Practice Sin 1 – Failing to Reinvest in the Practice
The number 1 sin for an accounting practice is failing to reinvest in the practice.
There can be the temptation in business to run it excessively lean and draw all the cash out and limit reinvestment. As Woolworths Ltd is currently demonstrating, this is fine for a few years but eventually the under investment takes its toll and profits fall. Every successful entrepreneur from Henry Ford to Bill Gates has made their wealth by reinvesting the majority of the businesses profits back into their business.
Reallocating profits and other resources back into your practice isn’t about wasting money on unnecessary expenses, but applying resources in a strategic manner that will result in higher profits and help you to reach your long-term goals of continued growth and success. If you want to build a big, profitable, and valuable practice then reinvestment of profits is essential.
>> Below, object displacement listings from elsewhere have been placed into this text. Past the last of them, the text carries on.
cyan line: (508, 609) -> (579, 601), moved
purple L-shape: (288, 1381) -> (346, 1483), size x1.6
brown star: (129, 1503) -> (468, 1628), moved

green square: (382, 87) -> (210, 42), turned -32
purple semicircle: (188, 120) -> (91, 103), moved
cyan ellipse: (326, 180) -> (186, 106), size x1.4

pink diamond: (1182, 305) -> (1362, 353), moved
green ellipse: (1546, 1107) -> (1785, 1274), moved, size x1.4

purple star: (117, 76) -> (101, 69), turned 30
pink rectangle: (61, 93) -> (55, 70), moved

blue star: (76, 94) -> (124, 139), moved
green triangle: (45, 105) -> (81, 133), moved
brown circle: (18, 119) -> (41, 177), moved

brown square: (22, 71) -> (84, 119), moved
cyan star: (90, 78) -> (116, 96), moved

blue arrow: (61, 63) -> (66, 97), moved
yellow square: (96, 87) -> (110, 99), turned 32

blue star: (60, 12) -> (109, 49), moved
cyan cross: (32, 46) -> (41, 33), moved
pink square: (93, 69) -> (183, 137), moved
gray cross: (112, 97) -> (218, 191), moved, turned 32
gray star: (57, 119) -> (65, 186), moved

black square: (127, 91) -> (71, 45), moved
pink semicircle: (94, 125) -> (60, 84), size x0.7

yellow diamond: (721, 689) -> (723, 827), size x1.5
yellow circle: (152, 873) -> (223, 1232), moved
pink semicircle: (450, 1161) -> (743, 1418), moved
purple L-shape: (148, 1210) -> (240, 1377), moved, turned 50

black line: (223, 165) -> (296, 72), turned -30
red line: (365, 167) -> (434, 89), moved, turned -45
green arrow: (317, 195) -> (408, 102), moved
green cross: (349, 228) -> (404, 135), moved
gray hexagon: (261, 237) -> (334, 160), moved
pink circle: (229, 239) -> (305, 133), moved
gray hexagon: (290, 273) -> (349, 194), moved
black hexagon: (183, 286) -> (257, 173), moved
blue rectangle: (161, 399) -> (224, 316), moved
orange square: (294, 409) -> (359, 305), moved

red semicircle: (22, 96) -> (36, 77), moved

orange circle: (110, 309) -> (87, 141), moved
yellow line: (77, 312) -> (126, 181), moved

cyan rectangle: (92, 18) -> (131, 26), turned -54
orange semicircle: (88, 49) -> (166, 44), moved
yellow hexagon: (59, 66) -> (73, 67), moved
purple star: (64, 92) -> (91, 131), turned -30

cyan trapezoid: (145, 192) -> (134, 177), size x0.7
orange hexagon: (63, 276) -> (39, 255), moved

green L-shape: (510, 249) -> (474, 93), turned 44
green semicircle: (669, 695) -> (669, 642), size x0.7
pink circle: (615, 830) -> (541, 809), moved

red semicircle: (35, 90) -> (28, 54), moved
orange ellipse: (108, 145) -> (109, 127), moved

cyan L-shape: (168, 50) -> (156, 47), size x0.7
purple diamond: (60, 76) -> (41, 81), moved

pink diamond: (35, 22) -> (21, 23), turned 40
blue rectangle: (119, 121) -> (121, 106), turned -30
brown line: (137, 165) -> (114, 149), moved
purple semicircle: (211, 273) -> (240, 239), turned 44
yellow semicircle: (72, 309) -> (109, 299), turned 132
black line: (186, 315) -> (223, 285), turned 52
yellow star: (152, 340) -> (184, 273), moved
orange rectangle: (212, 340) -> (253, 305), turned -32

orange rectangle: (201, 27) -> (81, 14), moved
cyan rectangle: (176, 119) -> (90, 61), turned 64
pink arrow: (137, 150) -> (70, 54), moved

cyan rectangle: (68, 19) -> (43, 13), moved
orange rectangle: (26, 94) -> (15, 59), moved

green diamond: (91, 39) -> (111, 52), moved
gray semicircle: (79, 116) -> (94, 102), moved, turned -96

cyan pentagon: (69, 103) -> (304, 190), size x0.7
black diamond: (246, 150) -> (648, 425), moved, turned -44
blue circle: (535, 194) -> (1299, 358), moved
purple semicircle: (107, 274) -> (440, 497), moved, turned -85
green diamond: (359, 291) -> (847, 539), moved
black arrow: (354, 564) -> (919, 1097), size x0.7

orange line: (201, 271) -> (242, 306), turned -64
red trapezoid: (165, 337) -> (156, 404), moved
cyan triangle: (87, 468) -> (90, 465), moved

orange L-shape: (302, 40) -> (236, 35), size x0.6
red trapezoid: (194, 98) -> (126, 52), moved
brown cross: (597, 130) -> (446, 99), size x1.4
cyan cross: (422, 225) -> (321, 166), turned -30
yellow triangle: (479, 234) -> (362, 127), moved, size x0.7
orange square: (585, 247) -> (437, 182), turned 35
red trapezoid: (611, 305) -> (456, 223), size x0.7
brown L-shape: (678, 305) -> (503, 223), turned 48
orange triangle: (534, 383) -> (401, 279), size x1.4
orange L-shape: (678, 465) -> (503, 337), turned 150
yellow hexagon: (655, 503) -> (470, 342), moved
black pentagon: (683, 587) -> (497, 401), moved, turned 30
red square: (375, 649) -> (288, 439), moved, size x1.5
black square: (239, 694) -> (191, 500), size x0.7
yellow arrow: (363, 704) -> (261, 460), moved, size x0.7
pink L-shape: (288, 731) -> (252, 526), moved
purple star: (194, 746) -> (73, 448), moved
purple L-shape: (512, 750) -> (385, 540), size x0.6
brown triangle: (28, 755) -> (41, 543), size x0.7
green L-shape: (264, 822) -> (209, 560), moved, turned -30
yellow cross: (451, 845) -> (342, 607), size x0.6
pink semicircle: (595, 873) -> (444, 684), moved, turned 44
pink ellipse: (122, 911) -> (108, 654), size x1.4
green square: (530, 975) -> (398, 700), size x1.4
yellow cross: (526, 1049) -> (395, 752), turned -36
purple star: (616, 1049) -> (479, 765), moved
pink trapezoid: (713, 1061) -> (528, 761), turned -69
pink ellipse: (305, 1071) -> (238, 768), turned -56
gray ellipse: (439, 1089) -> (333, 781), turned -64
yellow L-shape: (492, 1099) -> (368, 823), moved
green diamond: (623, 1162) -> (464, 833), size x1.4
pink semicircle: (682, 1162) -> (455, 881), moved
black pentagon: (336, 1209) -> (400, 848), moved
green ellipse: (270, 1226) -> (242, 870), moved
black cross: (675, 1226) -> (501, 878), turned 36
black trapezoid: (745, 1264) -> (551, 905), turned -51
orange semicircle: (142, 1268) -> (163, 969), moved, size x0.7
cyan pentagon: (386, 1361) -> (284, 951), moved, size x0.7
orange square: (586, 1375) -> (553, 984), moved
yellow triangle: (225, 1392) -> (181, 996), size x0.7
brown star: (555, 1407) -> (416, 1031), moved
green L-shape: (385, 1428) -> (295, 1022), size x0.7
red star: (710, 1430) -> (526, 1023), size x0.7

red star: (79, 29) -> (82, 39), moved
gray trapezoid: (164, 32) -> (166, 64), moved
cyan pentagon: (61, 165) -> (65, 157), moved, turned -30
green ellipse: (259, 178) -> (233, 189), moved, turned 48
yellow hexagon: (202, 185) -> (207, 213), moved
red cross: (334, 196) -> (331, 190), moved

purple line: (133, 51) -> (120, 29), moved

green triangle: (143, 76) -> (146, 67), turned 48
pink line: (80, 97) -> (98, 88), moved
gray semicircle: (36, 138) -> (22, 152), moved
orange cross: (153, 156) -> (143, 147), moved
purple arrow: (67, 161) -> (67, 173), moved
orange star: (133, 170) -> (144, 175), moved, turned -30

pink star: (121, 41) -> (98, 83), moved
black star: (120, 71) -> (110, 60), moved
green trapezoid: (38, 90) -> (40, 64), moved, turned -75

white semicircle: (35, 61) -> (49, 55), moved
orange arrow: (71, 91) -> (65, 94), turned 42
The benefits in reinvesting the profits back into your practice are:
- Reinvestment significantly increases the net profits.
- Reduces risk as the extra capital reduces the need for external borrowings to finance practice expansion.
- Allows for practice improvements including improving infrastructure, strengthening customer support, and a refined marketing strategy.
- An investment in marketing gains new clients and increases revenue.
- Provides capital to acquire a competitor’s practice which provides scale and removes a competitor.
- Provides the funds to invest in the training and education of the practice’s accountants.
Service businesses, like accounting practices, only require minimal ongoing capital investments (unlike manufacturing and other capital intensive industries). Typically, they only invest 3% of their annual revenue in ongoing capital investments. But for optimum growth practices should be reinvesting at least 20% of annual profits back into their practice as reinvestment is the fuel for practice growth.